Goal of the exercise
Go through the entries below and collect each line with the string "from" in it.
Material supplied START
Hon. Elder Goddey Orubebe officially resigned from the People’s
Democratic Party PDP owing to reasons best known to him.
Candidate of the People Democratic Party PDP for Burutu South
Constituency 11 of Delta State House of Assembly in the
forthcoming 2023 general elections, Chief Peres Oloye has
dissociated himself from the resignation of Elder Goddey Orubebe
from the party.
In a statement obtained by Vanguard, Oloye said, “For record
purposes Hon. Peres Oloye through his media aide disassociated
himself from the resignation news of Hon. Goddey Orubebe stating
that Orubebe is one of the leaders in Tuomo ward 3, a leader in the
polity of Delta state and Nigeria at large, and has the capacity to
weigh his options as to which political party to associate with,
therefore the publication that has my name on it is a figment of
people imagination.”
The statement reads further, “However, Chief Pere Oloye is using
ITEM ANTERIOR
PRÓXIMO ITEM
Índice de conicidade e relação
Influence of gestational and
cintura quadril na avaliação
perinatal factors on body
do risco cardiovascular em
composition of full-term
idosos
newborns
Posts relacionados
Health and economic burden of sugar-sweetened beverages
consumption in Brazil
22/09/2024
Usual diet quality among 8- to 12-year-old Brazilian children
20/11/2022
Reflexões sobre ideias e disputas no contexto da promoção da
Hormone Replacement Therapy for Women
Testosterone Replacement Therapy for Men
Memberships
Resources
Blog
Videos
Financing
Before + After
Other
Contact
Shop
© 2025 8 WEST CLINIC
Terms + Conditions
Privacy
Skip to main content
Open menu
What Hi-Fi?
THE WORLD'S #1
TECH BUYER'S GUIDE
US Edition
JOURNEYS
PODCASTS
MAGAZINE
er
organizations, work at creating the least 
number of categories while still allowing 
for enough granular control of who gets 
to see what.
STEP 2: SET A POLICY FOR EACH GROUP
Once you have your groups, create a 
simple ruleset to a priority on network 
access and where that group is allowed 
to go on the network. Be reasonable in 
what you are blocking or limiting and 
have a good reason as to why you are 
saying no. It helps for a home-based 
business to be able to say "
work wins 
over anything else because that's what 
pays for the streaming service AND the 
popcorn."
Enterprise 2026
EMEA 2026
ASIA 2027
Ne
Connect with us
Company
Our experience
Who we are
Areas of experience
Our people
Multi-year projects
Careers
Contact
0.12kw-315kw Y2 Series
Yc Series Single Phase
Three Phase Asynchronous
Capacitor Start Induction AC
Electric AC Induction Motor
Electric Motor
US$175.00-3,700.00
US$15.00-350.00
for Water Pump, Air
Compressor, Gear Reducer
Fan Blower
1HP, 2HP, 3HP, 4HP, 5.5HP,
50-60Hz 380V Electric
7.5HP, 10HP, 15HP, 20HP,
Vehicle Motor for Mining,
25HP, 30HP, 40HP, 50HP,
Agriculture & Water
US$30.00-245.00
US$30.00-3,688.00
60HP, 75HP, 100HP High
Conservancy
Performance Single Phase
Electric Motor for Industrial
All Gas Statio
Material supplied END
Written answer
Hon. Elder Goddey Orubebe officially resigned from the People’s
dissociated himself from the resignation of Elder Goddey Orubebe
from the party.
himself from the resignation news of Hon. Goddey Orubebe stating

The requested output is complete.